▶ Tarefa a cumprir:
Como continuaria o trecho sobre a votação do arcabouço fiscal e da LDO? Retome a escrita logo após a última frase dele.

▶ Trecho selecionado:
A ministra do Planejamento e Orçamento, Simone Tebet, confirmou nessa terça-feira (15) que a votação do novo arcabouço fiscal e da Lei de diretrizes Orçamentárias (LDO) ocorrerá até o fim de agosto, como prevê o rito constitucional.
“O maior desafio hoje do Orçamento […] é lidar com o tempo. A nossa equipe está trabalhando 24 horas por 7 dias, e nos finais de semana eles estão ali fazendo seus turnos para poder cumprir com o que manda a Constituição”, disse a ministra na 3ª conferência “Sob o olhar delas”, realizado em Brasília pela XP Inc.
Na tarde dessa segunda (14), o relator do projeto, Cláudio Cajado, decidiu adiar a tramitação após falas do ministro da Fazenda, Fernando Haddad, sobre a Câmara concentrar "muito poder" . Posteriormente o ministro se desculpou.

▶ Material apresentado:
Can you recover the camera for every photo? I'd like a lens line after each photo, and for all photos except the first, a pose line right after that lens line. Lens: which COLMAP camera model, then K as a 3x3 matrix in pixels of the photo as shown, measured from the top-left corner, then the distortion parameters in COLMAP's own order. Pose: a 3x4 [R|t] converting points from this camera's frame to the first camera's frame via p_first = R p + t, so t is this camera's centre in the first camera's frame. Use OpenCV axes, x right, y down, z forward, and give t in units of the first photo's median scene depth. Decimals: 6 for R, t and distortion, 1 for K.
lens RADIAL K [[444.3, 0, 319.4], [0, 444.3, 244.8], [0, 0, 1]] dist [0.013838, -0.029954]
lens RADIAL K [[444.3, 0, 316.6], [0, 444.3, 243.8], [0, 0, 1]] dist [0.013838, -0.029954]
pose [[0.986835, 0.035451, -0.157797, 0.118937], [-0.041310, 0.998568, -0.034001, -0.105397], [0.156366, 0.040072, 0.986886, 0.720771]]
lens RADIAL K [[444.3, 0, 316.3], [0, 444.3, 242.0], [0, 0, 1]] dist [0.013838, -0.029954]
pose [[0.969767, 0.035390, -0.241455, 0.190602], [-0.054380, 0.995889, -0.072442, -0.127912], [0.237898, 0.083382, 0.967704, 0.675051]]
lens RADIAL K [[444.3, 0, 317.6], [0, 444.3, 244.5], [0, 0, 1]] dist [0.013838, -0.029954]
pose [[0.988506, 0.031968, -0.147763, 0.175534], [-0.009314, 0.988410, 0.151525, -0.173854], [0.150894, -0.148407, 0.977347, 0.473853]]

--

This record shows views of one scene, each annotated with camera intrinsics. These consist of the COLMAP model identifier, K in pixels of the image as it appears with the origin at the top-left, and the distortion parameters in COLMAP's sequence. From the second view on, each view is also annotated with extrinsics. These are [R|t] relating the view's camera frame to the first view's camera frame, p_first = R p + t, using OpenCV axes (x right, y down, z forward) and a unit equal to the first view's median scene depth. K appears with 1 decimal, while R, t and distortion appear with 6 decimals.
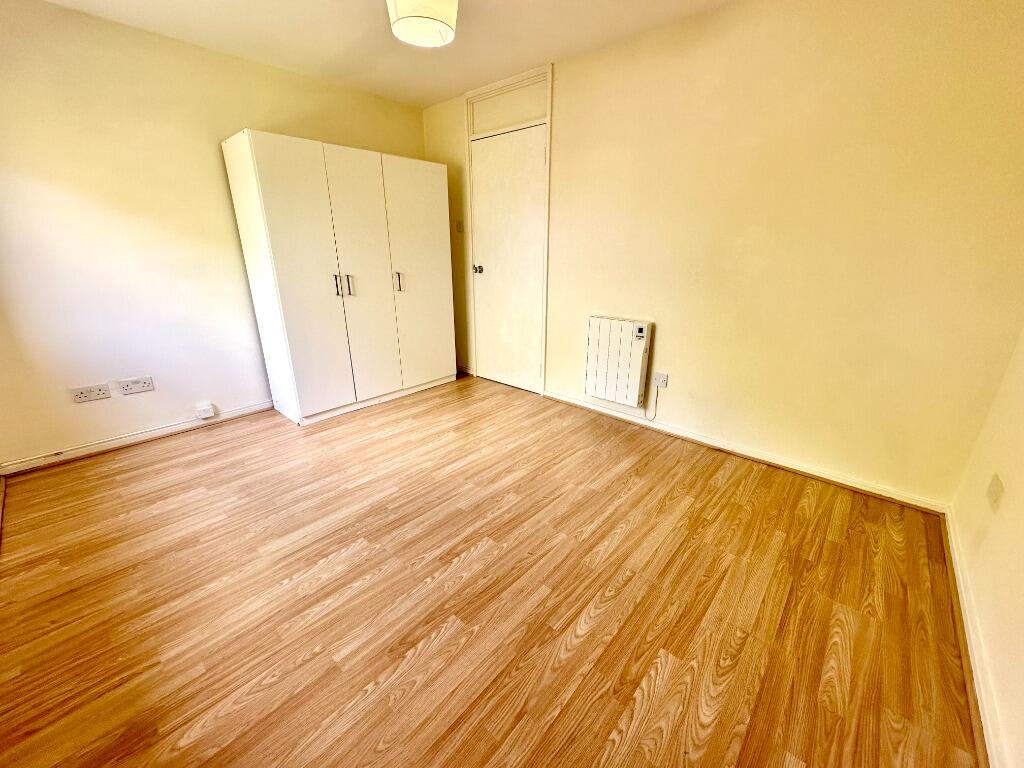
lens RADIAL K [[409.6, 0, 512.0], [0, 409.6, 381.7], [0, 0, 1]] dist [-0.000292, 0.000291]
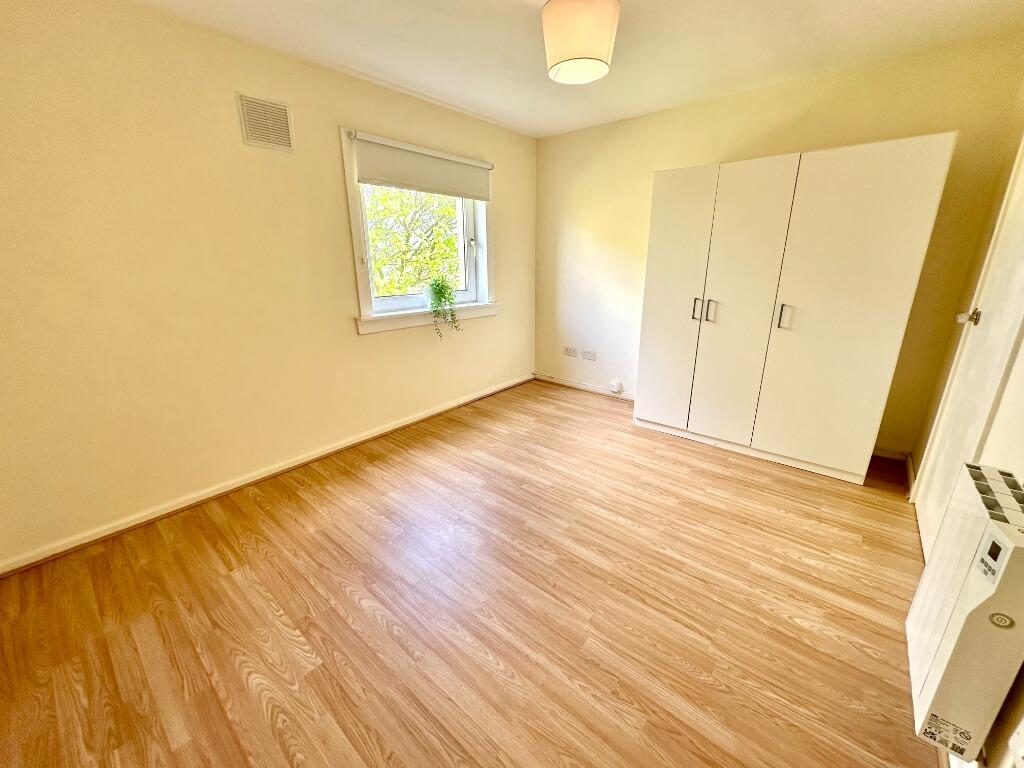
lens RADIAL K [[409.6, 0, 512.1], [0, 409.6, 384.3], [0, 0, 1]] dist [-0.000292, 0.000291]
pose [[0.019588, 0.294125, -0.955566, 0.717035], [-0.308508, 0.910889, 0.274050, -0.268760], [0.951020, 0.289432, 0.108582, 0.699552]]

▶ Sua resposta:
Tebet disse ainda que a relação entre Haddad e o presidente da Câmara, Arthur Lira, "não podia ser melhor". Segundo a ministra, ainda restam dúvidas sobre quais pontos do texto do marco fiscal serão modificados na Câmara: “Nosso desafio não é se vai ou não passar. Conhecemos o Congresso, os parlamentares têm responsabilidade fiscal”.
A ministra também afirmou que fará um "pente-fino" em gastos previdenciários e assistenciais a fim de elevar a receita do governo federal. Tebet declarou que o "estresse" com o Banco Central ficou no passado após a último corte na taxa básica de juros (Selic) e a sinalização de novas reduções no futuro. Segundo ela, o Brasil pode encerrar o ano com juros de 11,75% ou 11,50%.